* _TEXTO FORNECIDO_:
┌────────

Os clientes interromperam suas compras e observavam, de uma distância em que se sentissem a salvo das investidas dela. Com sua confusão, sua agressividade, sua loucura, aquela mulher invadia e alterava a rotina das compras num supermercado, em nada popular.
A mulher não estava sendo impedida de levar de graça a mercadoria. Era evidente que sua necessidade era a de promover e se alimentar do tumulto que criava. Mesmo diante de tal obviedade, os comentários que se faziam em voz alta, reverberavam em ecos infinitos: "o que ela quer, o leite? Eu pago". Eu pago... Eu pago... A frase embutida em tantas ofertas era: "assim ela vai embora e poderemos voltar para a nossa tranqüilidade".
Por sua insistência em ficar no supermercado, aquela mulher nos obrigou a permanecer diante da pura desordem, aquela que no nosso cotidiano sempre varremos para debaixo do tapete. Especialmente nossos fantasmas, medos e incapacidades.
A ordem que sustenta nosso mundo está longe daquela de cada coisa em seu lugar. Também não é a ordem da lei. É a ordem que calcula e manipula nossos procedimentos como se fossem coisas previsíveis e controláveis. Como aquela de que fala nossa bandeira: ordem e progresso. É a ordem que rege os manuais não só das boas maneiras mas de todas as maneiras, de todos os gestos, palavras, pensamentos e sentimentos. A ordem que vigora no nosso mundo é aquela do método, ditado sobretudo pela economia e pela técnica.
É o que Nietzsche já antecipava, quando dizia que o século 20 veria a vitória do método sobre a filosofia, sobre o pensamento. Perdemos a criatividade, a iniciativa de agir diante do inesperado, do imprevisível e do incontrolável.

└────────

* _MATERIAL FORNECIDO_:
┌────────

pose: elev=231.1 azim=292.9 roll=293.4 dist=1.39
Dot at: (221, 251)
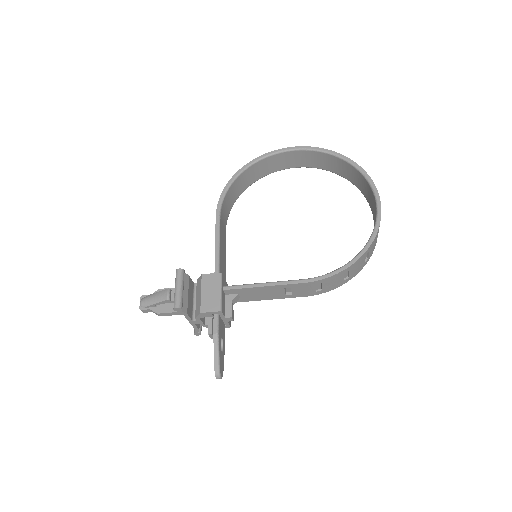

└────────

* _INSTRUÇÕES E REQUISITOS_: Dê sequência ao texto acima sobre a mulher no supermercado e a ordem do método, começando logo depois da última frase.

* _RESPOSTA_:
Nessa desordem, em que não está mais estipulado como devemos proceder, nos deparamos com um vazio de referências.
No filme "Eclipse de uma Paixão" (1995), o poeta Rimbaud é retratado na sua agressividade. Mas o seu vandalismo tinha a intenção clara de quebrar a mediocridade da vida burguesa. Rimbaud queria mudar o mundo para ajudar as pessoas. Era também o que os jovens de 68 queriam. Mas hoje, policiada pelo consumo, pela política e pela ciência, essa paixão por um mundo ideal, fica de fato eclipsada, aflorando apenas em poucos corações.
Como qualquer outro comportamento, o impulso de mudança está pré-definido. Ele hoje é violência. E a violência arrasa, mas não traz modificação nenhuma.
Nosso mundo nos convoca -tanto por meio da mídia quanto por meio da escola- a um desempenho sem enganos, a um conhecimento sem falácias, a uma competência sem limites.
Um mundo no qual não cabem loucos nem desajustados. No qual não cabe solução que não seja financeira: "eu pago".
O que me tocou no acontecimento do supermercado foi uma triste dúvida. Será que estamos tão bem treinados, que hoje só a loucura pode hoje provocar alterações no rumo da nossa vida cotidiana e do nosso destino histórico?